Zu den großen Würfen der vergangenen Legislaturperiode zählt Rösiger, dass der Unterhaltsvorschuss nicht mehr auf drei Jahre befristet ist. Seit Juli 2017 erhalten Alleinerziehende für Kinder bis zum 18. Lebensjahr Vorschuss, wenn Väter nicht oder nicht ausreichend zum Unterhalt beitragen. Dieser liegt je nach Alter des Kindes zwischen 154 und 273 Euro. Mit dem Vorschuss entfalle allerdings das Wohngeld – und damit auch der Anspruch auf den Kinderzuschlag von bis zu 170 Euro und auf das Bildungsteilhabepaket, mit dem bedürftige Familien Lernmittel, das Schulessen, eine vereinsmitgliedschaft oder auch Nachhilfe bezahlen können, kritisiert Rösiger. „Nötig sind andere Anrechnungsmöglichkeiten.“

Nicht alle profitieren von Kindergelderhöhung

Eine andere Anrechnung ist aus ihrer Sicht auch beim Kindergeld erforderlich. Die geplante Erhöhung um 10 Euro pro Kind und Monat von Juli 2019 an und weitere 15 Euro ab 2021 sei wichtig für Familien. Bei den Alleinerziehenden komme davon aber wenig an, sagt sie. Die Hälfte der Erhöhung können gegebenenfalls Väter vom Unterhalt abziehen. Bei Hartz IV-Empfängerinnen wird die ganze Erhöhung verrechnet.

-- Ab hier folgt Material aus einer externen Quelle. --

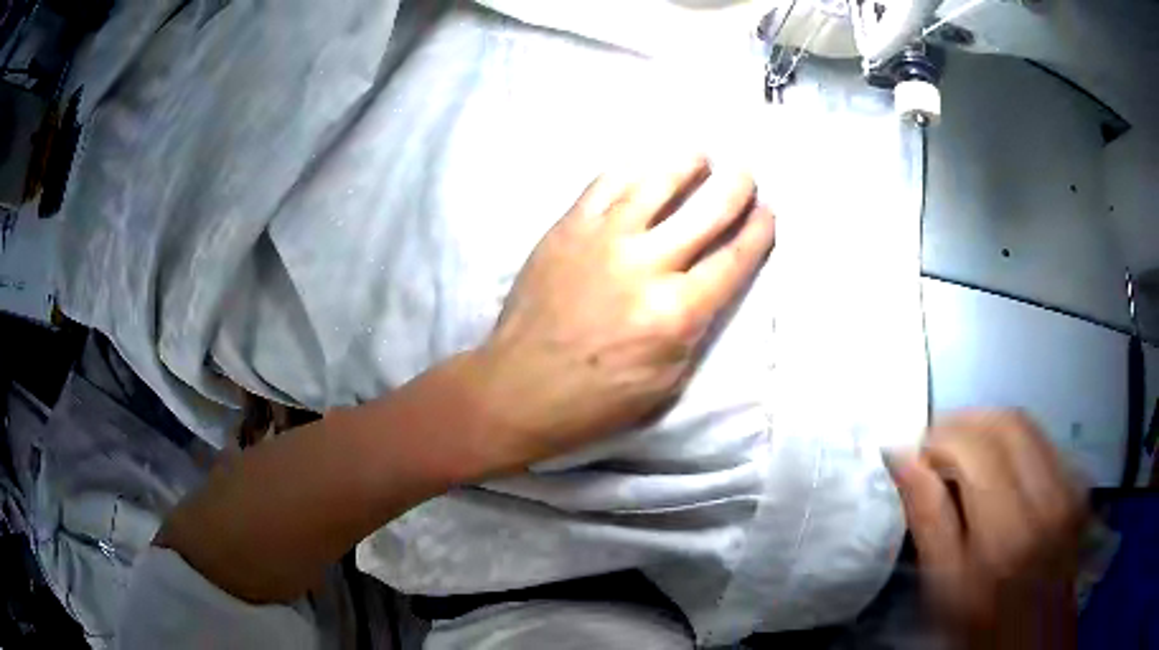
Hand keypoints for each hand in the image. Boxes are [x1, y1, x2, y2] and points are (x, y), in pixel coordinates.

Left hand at [472, 155, 773, 469]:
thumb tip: (707, 284)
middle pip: (705, 214)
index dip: (757, 232)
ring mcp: (602, 240)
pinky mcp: (566, 229)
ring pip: (654, 185)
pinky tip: (643, 167)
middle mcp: (644, 265)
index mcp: (674, 313)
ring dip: (685, 164)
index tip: (769, 211)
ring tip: (700, 155)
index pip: (732, 260)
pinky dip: (631, 170)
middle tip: (746, 172)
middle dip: (734, 188)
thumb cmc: (596, 399)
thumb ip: (694, 328)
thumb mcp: (666, 382)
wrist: (518, 388)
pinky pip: (604, 186)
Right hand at [888, 410, 1087, 649]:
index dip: (939, 437)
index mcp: (1008, 533)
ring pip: (1027, 424)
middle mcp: (1048, 498)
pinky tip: (998, 470)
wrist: (1033, 633)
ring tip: (963, 456)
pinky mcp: (1078, 483)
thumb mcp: (944, 584)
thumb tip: (902, 457)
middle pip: (1006, 422)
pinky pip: (1043, 440)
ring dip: (988, 428)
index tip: (916, 453)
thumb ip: (928, 518)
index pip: (976, 447)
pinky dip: (1013, 442)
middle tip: (936, 448)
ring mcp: (1070, 486)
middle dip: (965, 423)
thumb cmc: (980, 621)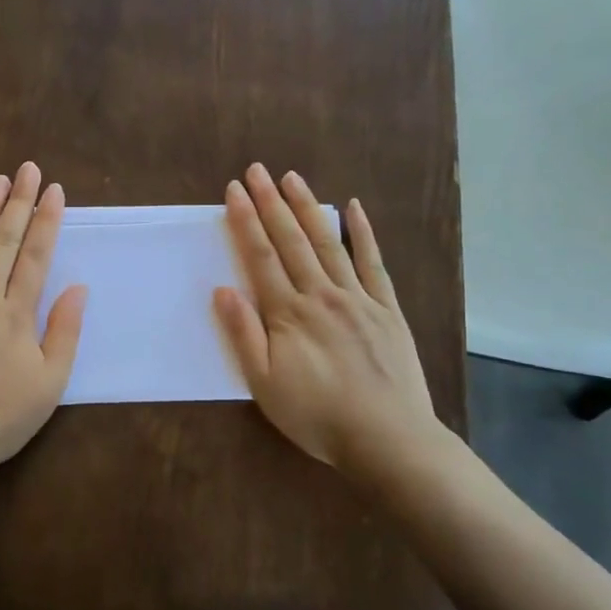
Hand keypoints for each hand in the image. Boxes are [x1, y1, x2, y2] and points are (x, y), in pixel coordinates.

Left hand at [0, 162, 87, 478]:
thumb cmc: (0, 418)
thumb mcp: (49, 383)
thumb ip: (64, 331)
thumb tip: (78, 287)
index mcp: (15, 314)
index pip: (35, 256)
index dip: (46, 221)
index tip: (53, 190)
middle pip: (4, 242)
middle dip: (19, 202)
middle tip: (27, 169)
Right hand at [213, 163, 449, 475]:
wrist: (388, 439)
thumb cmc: (317, 416)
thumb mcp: (265, 384)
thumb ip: (244, 335)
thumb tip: (223, 290)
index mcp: (289, 314)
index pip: (261, 257)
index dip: (246, 221)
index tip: (235, 190)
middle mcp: (321, 295)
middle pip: (292, 241)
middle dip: (271, 203)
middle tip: (257, 170)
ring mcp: (358, 298)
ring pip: (328, 243)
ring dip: (308, 208)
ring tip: (292, 178)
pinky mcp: (387, 308)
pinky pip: (373, 263)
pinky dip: (362, 233)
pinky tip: (353, 208)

Auch die Nachbesserungen bei der Mütterrente gehen Rösiger nicht weit genug. Mütter und Väter, die wegen der Kindererziehung in den ersten drei Jahren nicht erwerbstätig waren, müssten für jedes Kind drei Punkte erhalten, unabhängig von der Gesamtkinderzahl und dem Geburtsjahr der Kinder, sagt sie. Das brächte ihnen pro Kind und Betreuungsjahr eine monatliche Rentenerhöhung von etwa 30 Euro und wäre ein Beitrag, um Altersarmut zu verringern.

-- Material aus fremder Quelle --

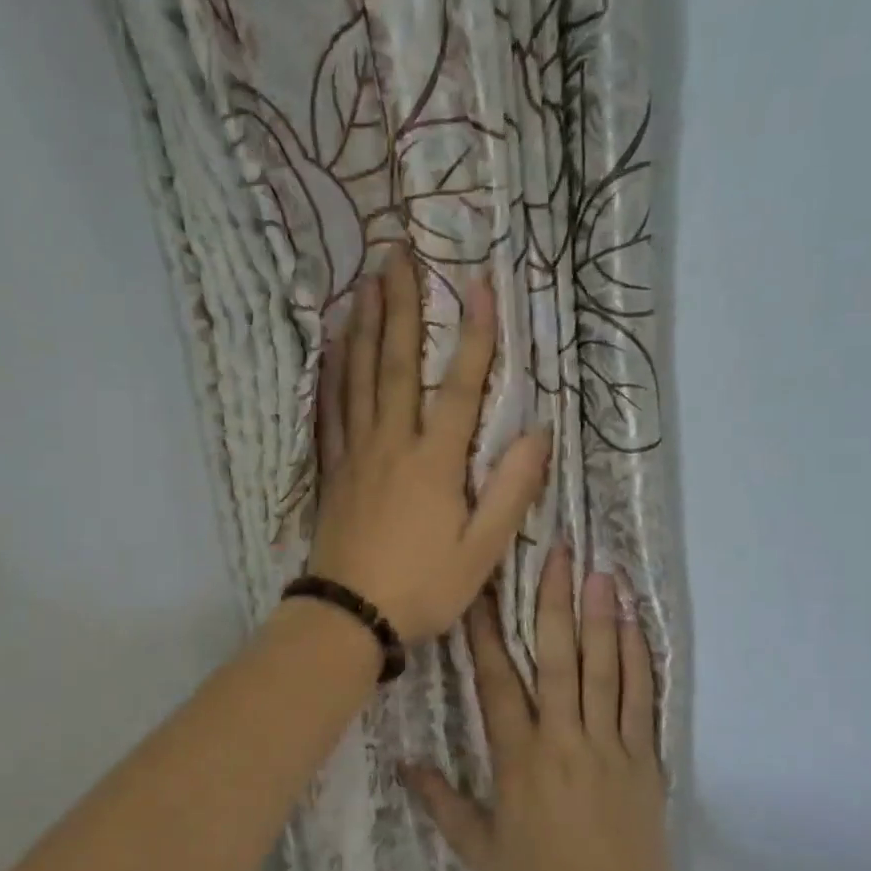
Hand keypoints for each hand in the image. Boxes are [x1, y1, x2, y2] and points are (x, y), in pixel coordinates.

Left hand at [306, 251, 551, 641]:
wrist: (349, 616)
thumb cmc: (422, 587)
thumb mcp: (482, 551)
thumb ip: (511, 491)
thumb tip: (539, 433)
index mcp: (434, 461)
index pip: (458, 385)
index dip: (473, 334)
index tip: (478, 282)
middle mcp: (392, 443)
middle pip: (395, 364)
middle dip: (401, 306)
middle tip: (398, 254)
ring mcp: (355, 454)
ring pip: (358, 378)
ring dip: (364, 327)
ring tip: (366, 283)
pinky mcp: (333, 470)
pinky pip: (330, 411)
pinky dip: (332, 375)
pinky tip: (331, 350)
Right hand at [404, 548, 676, 870]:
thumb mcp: (480, 850)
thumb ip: (442, 802)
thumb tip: (404, 763)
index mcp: (519, 757)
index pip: (496, 681)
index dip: (485, 632)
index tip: (481, 591)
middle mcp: (563, 738)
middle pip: (558, 658)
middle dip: (555, 602)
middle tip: (560, 554)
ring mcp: (608, 744)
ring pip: (604, 668)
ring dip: (602, 617)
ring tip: (602, 572)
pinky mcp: (644, 757)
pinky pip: (640, 698)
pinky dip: (639, 658)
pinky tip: (636, 625)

Einiges wäre schon erreicht, wenn der bürokratische Aufwand für Alleinerziehende abnähme, sagt Rösiger. Manche seien damit überfordert und nutzten teilweise Angebote wie etwa das Bildungsteilhabepaket gar nicht. Dass dieses künftig auch Lernförderung ermöglicht, wenn die Versetzung von Kindern nicht unmittelbar gefährdet ist, sei eine gute Entscheidung, reiche aber nicht. Nötig wäre aus ihrer Sicht eine Grundsicherung für jedes Kind statt vieler Einzelleistungen. Das sieht auch Jörg Dräger, Vorstandsmitglied der Bertelsmann-Stiftung, die die Studie der Ruhr-Universität in Auftrag gegeben hat. Bund, Länder und Kommunen müssten gemeinsam handeln, „damit finanzielle Leistungen und Unterstützungsangebote tatsächlich dort ankommen, wo sie am nötigsten gebraucht werden“.